Segment Start: RECORDS
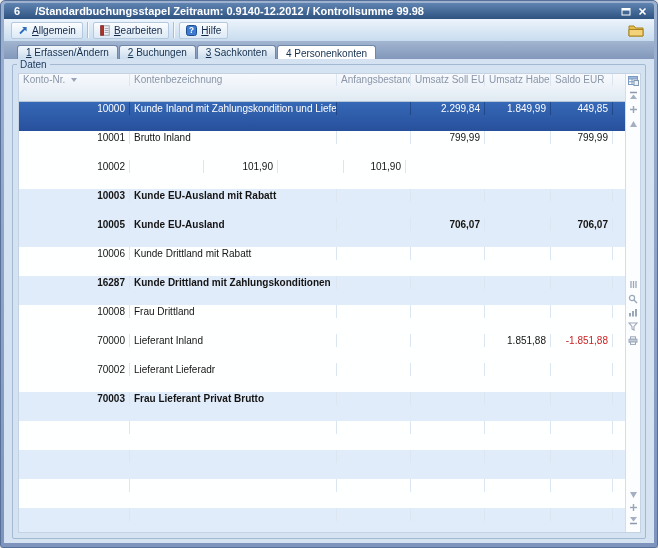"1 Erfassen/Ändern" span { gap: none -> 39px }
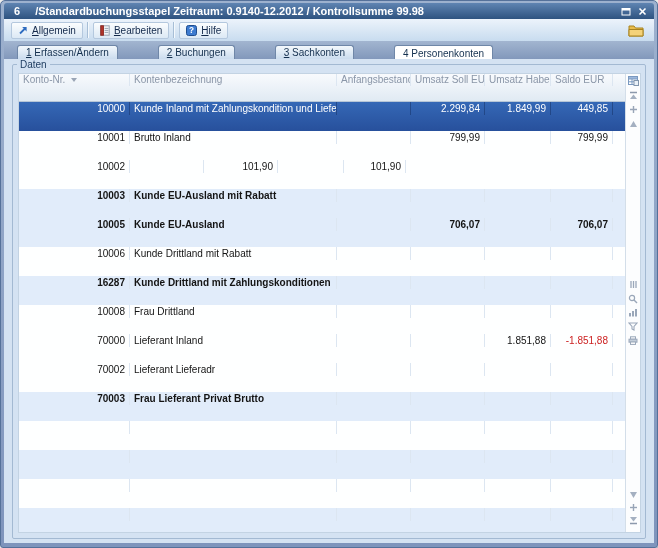"Konto-Nr." .grid-header { flex-direction: none -> column; height: 28px -> 16px }
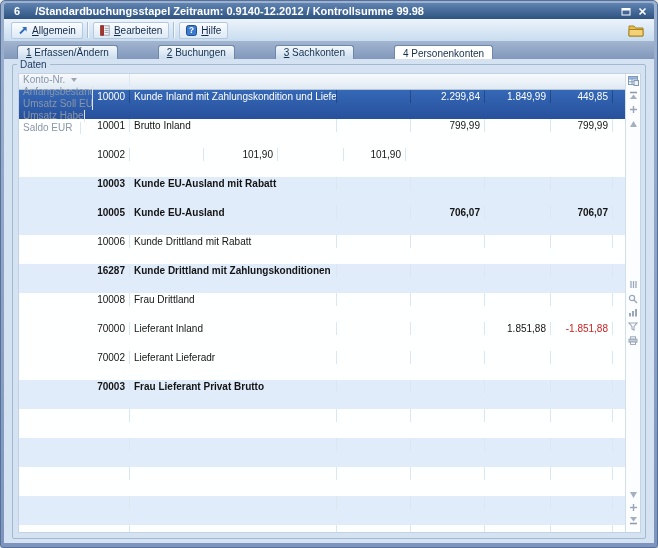"10000" .row { height: 29px -> 14px }
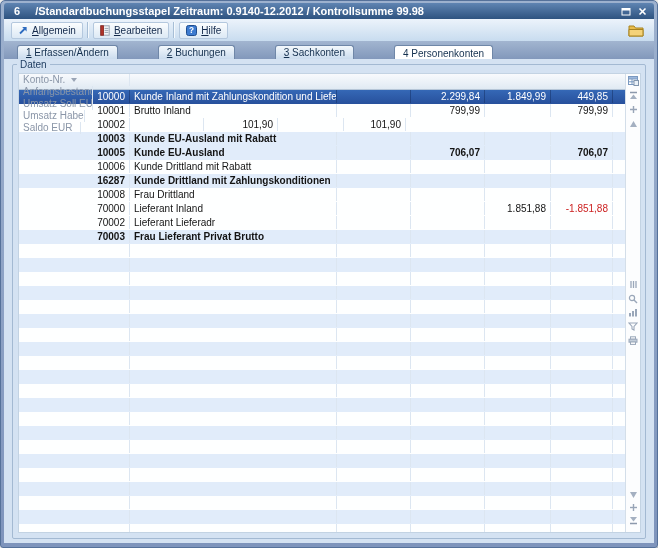"10003" .row.stripe { font-weight: bold -> none }
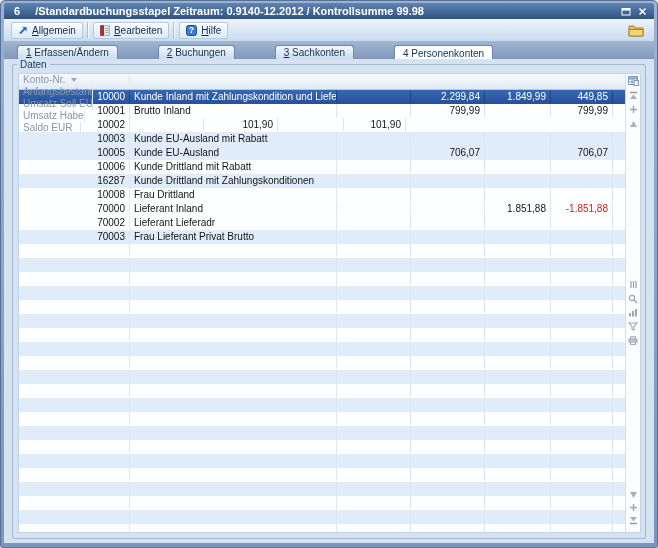"16287" div.cell { text: 16287 -> 10007 }
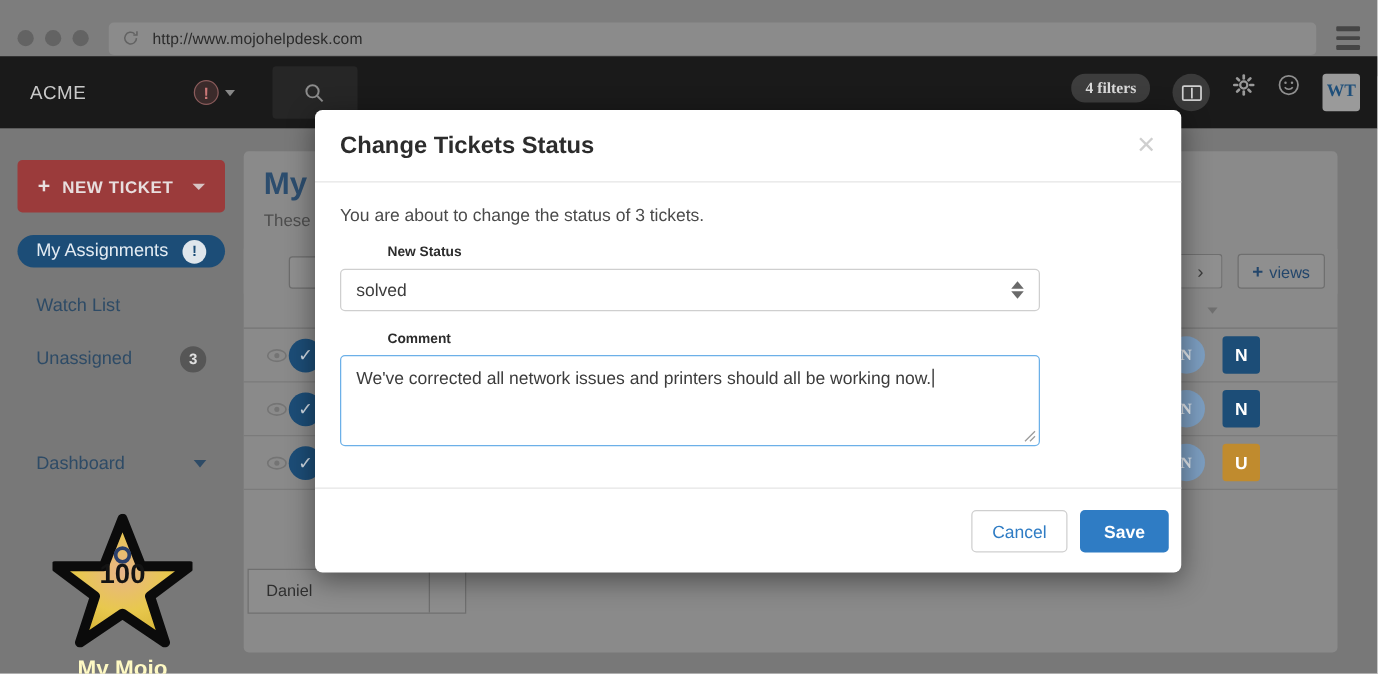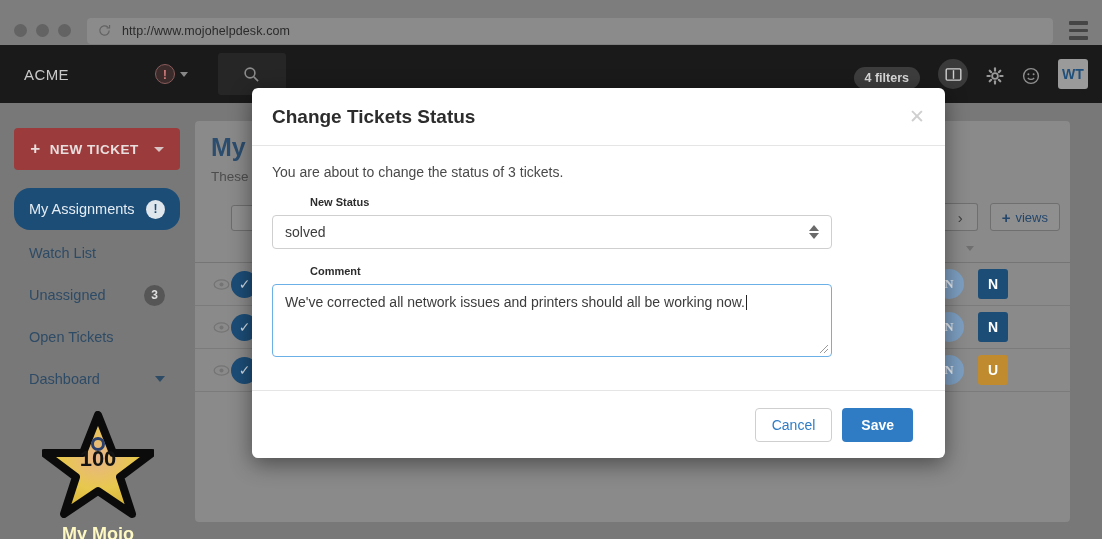"4 filters" .appbar-right { align-items: flex-end -> flex-start; font-family: none -> Liberation Serif, serif }
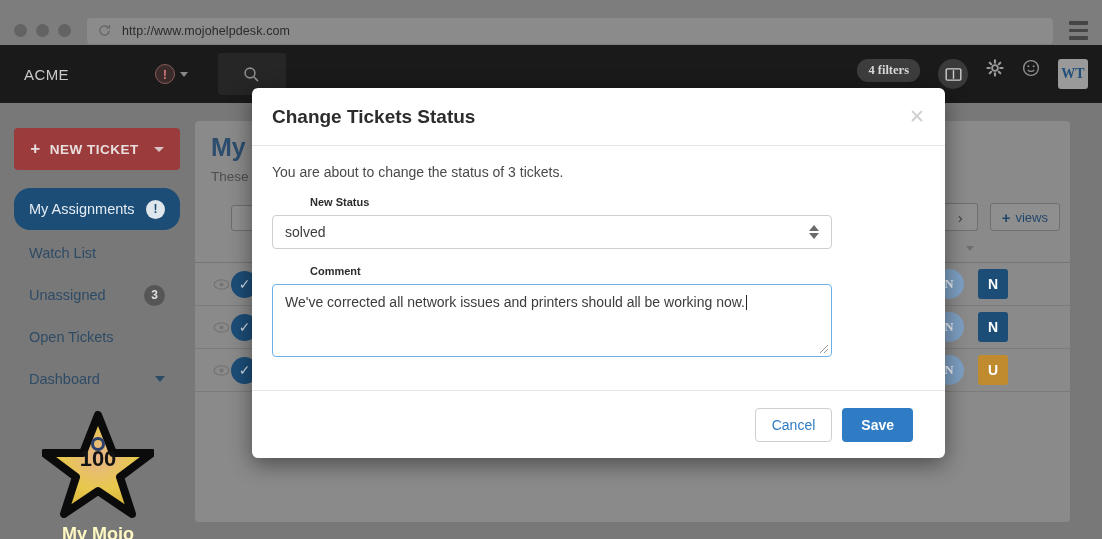"My Assignments" .nav-item { height: 42px -> 26px }
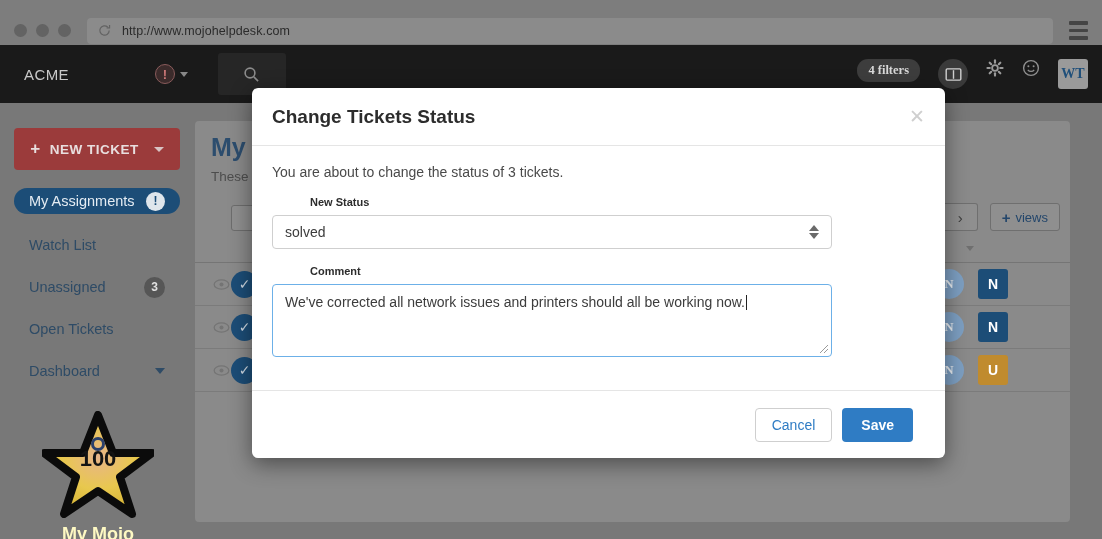"Open Tickets" div.nav-item { html: <div> <span>Open Tickets</span> </div> -> none }
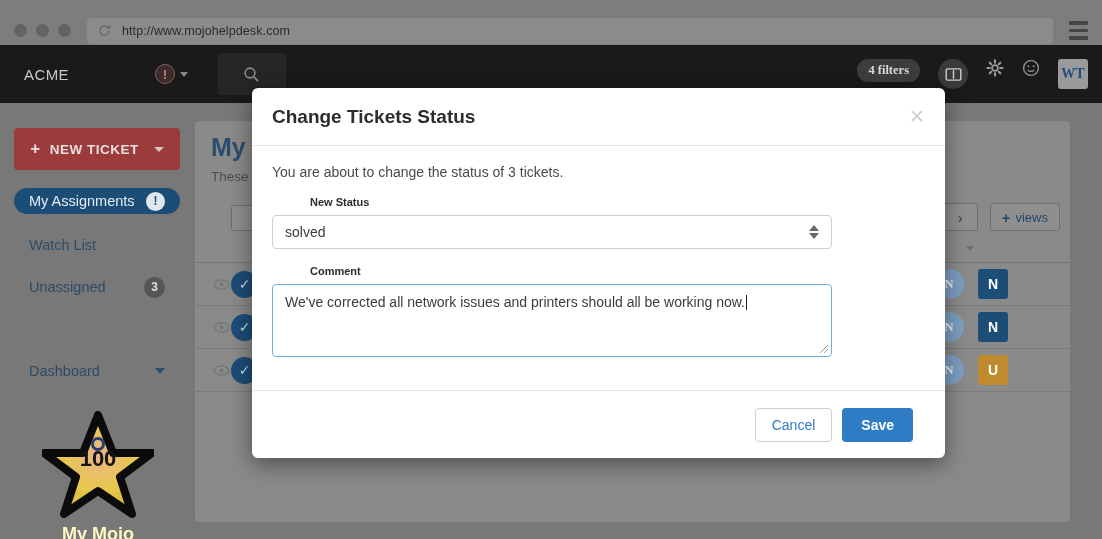"Cancel" .modal-footer { padding: 0 32px -> 0 10px }
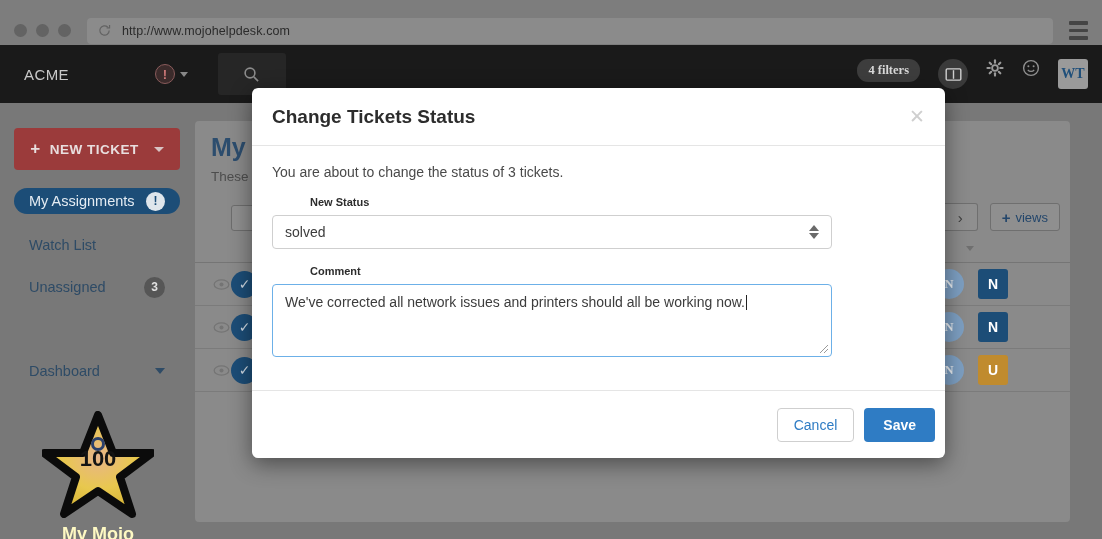"Daniel" div.daniel-pop { html: none -> <div> <div>Daniel</div> <div></div> </div> }
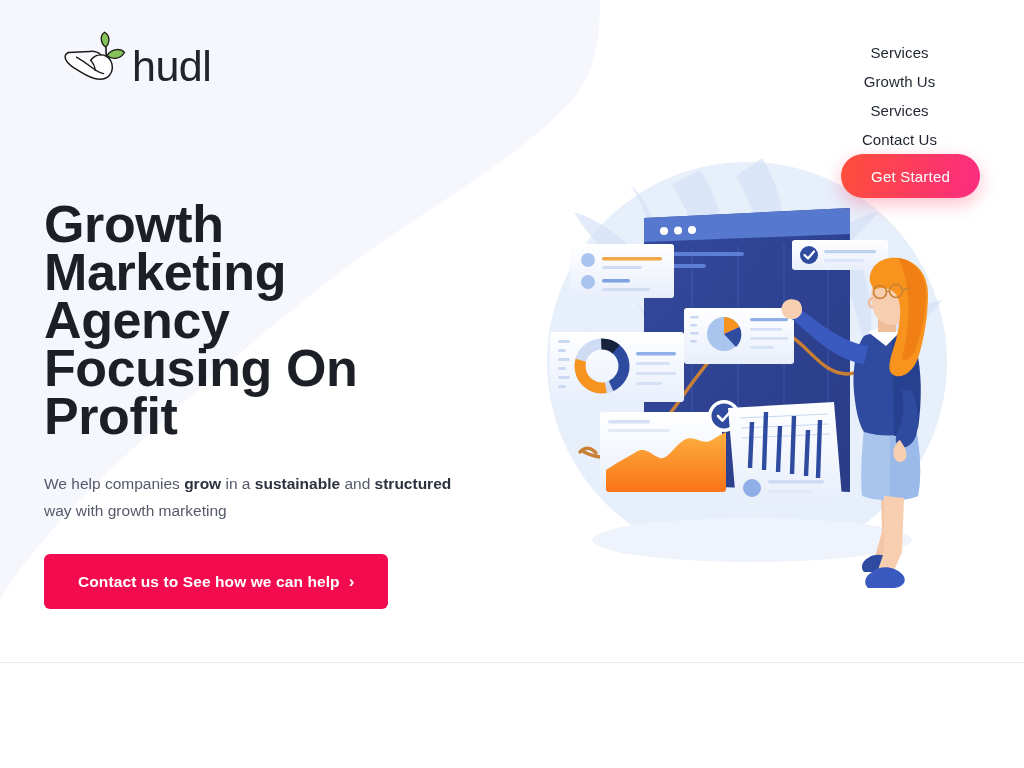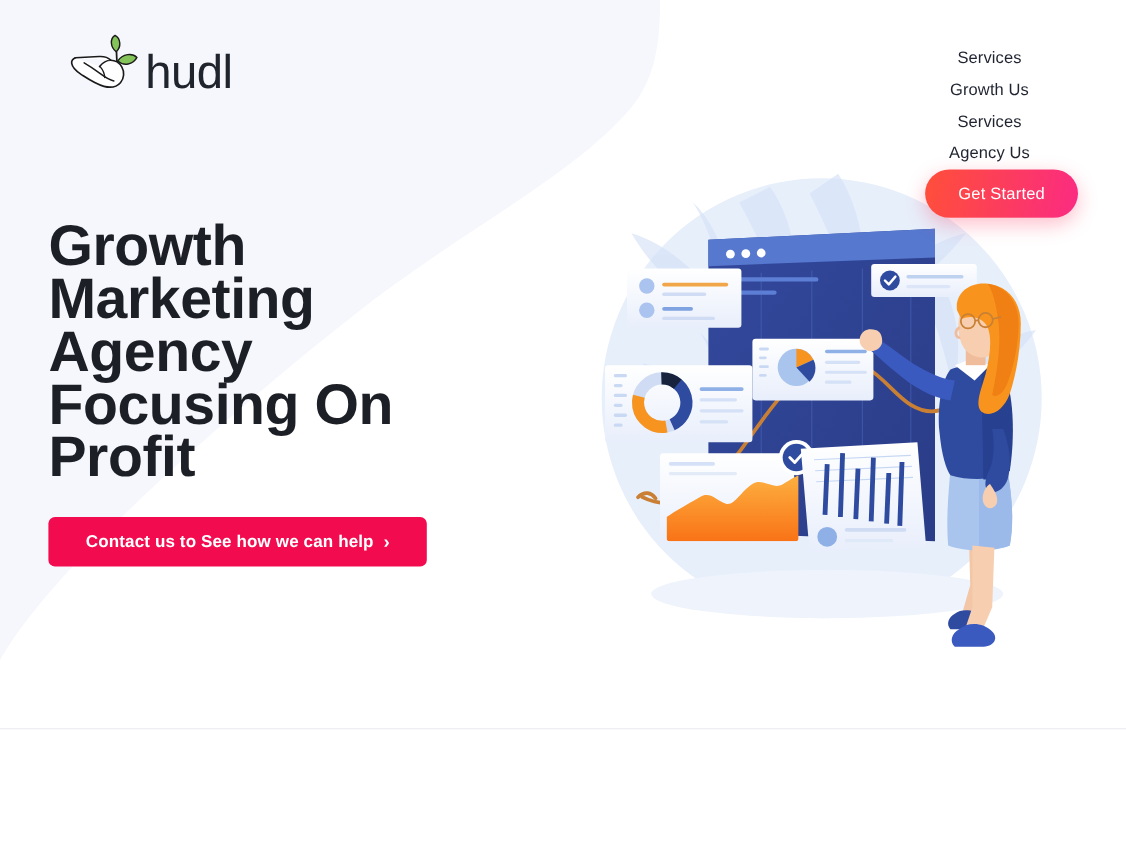"Agency Us" a.nav-link { text: Agency -> Contact }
Segment End: RECORDS
YOUR INSTRUCTIONS: Extract, without any images, the part of the material above that opens with the line containing "align-items: flex-end ->" and closes with the line containing "padding: 0 32px", both lines included.

EXERCISE SOLUTION:
"4 filters" .appbar-right { align-items: flex-end -> flex-start; font-family: none -> Liberation Serif, serif }
"My Assignments" .nav-item { height: 42px -> 26px }
"Open Tickets" div.nav-item { html: <div> <span>Open Tickets</span> </div> -> none }
"Cancel" .modal-footer { padding: 0 32px -> 0 10px }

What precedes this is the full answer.